Un local tradicional en el barrio Húmedo puede sonar a típico en León, pero si a esa definición le añadimos el nombre de Altar y el de su responsable, Martín Méndez, las garantías ya están de sobra cubiertas.
Desde 1996 existe este bar en la capital leonesa y desde 2007 se mantiene con la nueva dirección y con la línea actual de éxito gracias a la calidad de sus productos con el pequeño paréntesis del pequeño incendio sufrido en 2016 que le obligó a realizar una reforma completa pero que no frenó su ímpetu.
Ubicado oficialmente en la calle Platerías, 2, esquina con la calle Plegarias (es por donde se entra), entre la plaza de San Martín y la Plaza Mayor y con la iglesia de San Martín a la vista de su amplios ventanales que le dan una claridad y luminosidad especial en las siempre estrechas calles que componen el barrio. Con esa ubicación el turismo es uno de sus platos fuertes, pero también los leoneses tienen puesta en sus agendas unas visitas continuas (algunos incluso diarias) gracias a su oferta excelente.

——

• TAREAS PROPUESTAS:
- 1) ¿Cómo quedaría el fragmento del texto sobre el bar Altar entre "Ubicado oficialmente en" y "su oferta excelente.", ambos incluidos, si se sustituye "ventanales" por "cristaleras"?
- 2) ¿Puedes resumir en menos palabras el párrafo del texto sobre el bar Altar que empieza por "Desde 1996 existe este bar", conservando sus datos principales?
- 3) ¿Cómo continuarías el texto sobre el bar Altar a partir de su última frase?

• DATOS DISPONIBLES:
——

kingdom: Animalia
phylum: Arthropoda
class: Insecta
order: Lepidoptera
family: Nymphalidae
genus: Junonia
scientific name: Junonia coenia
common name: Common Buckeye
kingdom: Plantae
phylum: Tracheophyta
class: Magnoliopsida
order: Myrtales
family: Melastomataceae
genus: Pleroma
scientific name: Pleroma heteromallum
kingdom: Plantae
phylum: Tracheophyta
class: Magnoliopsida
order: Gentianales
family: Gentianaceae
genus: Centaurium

——

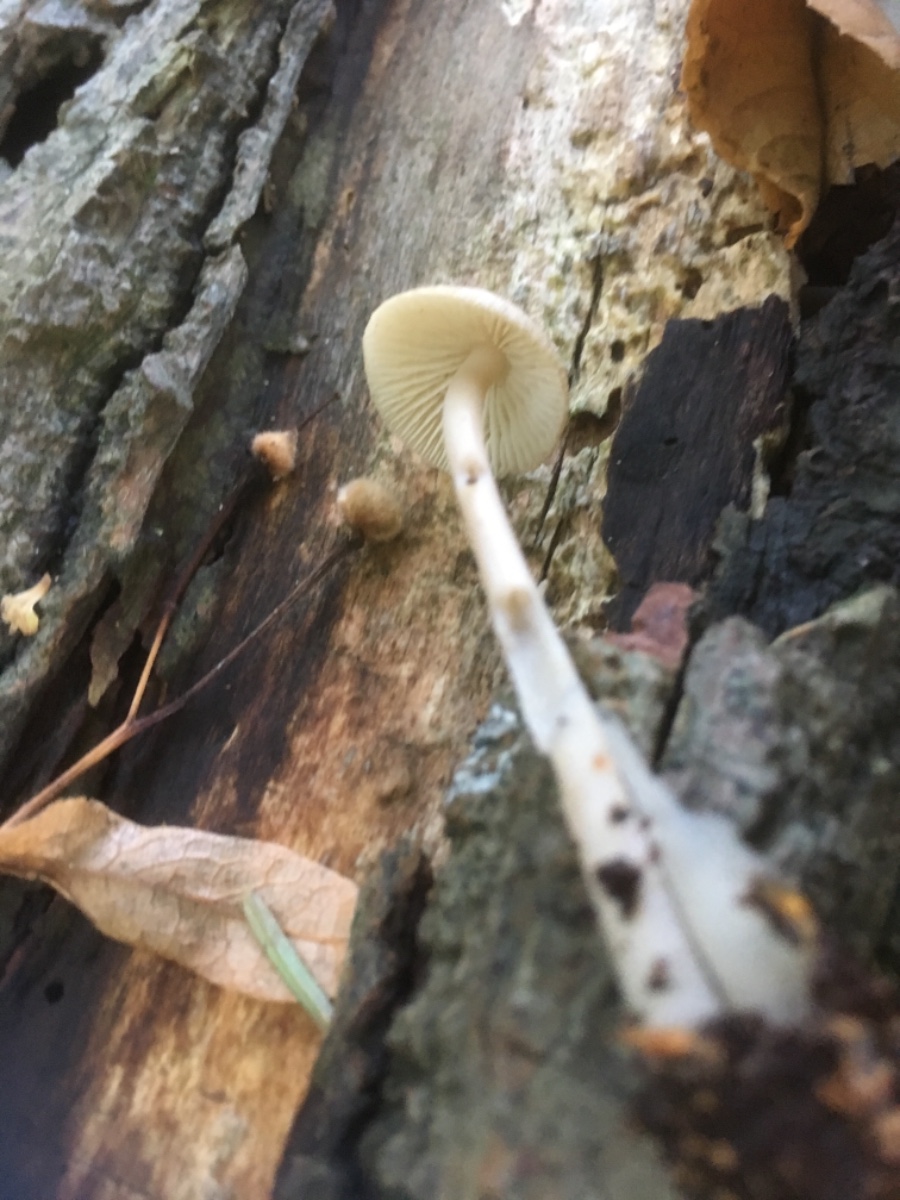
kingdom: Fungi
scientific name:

——

• SOLUCIONES DEL EJERCICIO:
- 1)
Ubicado oficialmente en la calle Platerías, 2, esquina con la calle Plegarias (es por donde se entra), entre la plaza de San Martín y la Plaza Mayor y con la iglesia de San Martín a la vista de su amplios cristaleras que le dan una claridad y luminosidad especial en las siempre estrechas calles que componen el barrio. Con esa ubicación el turismo es uno de sus platos fuertes, pero también los leoneses tienen puesta en sus agendas unas visitas continuas (algunos incluso diarias) gracias a su oferta excelente.

- 2) Altar funciona en la capital leonesa desde 1996 y, desde 2007, con la nueva dirección y una línea de éxito basada en la calidad de sus productos. Un pequeño incendio en 2016 le obligó a una reforma completa, pero no frenó su ímpetu.

- 3)
Su cocina ahora apenas cierra unas pocas horas entre lunes y jueves (de 16:00 a 19:00 ), y nunca los viernes, sábados y domingos. Y todo ello desde las 8:30 de la mañana para que ya se pueda disfrutar de un excelente desayuno, luego de los vinos del mediodía (con sus tapas caseras), la comida, los vinos de la tarde y las cenas.
La oferta más destacada la componen los productos de León, siempre de calidad, y con algunos complementos para los que quieran otras cosas. Embutidos, callos, mollejas o pimientos del Bierzo se pueden degustar con una calidad fuera de lugar, ya sea en ocasiones en las tapas o en las raciones que componen su carta para picar. Entre esas raciones también se puede disfrutar de las croquetas, calamares, pulpo o ensaladas que no se deben dejar de probar al contar con materia prima de calidad.
Desde la fiesta del Pilar hasta la Semana Santa todos los días a mediodía se puede gozar de un excelente cocido para los días de invierno que no deja indiferente a nadie.

Incluye la opción de pizzas, alitas de pollo, calamares, tortillas de patata o bocadillos para los que no se atrevan con la cocina leonesa (para algunos fuerte) o simplemente para que los niños también coman lo que les gusta.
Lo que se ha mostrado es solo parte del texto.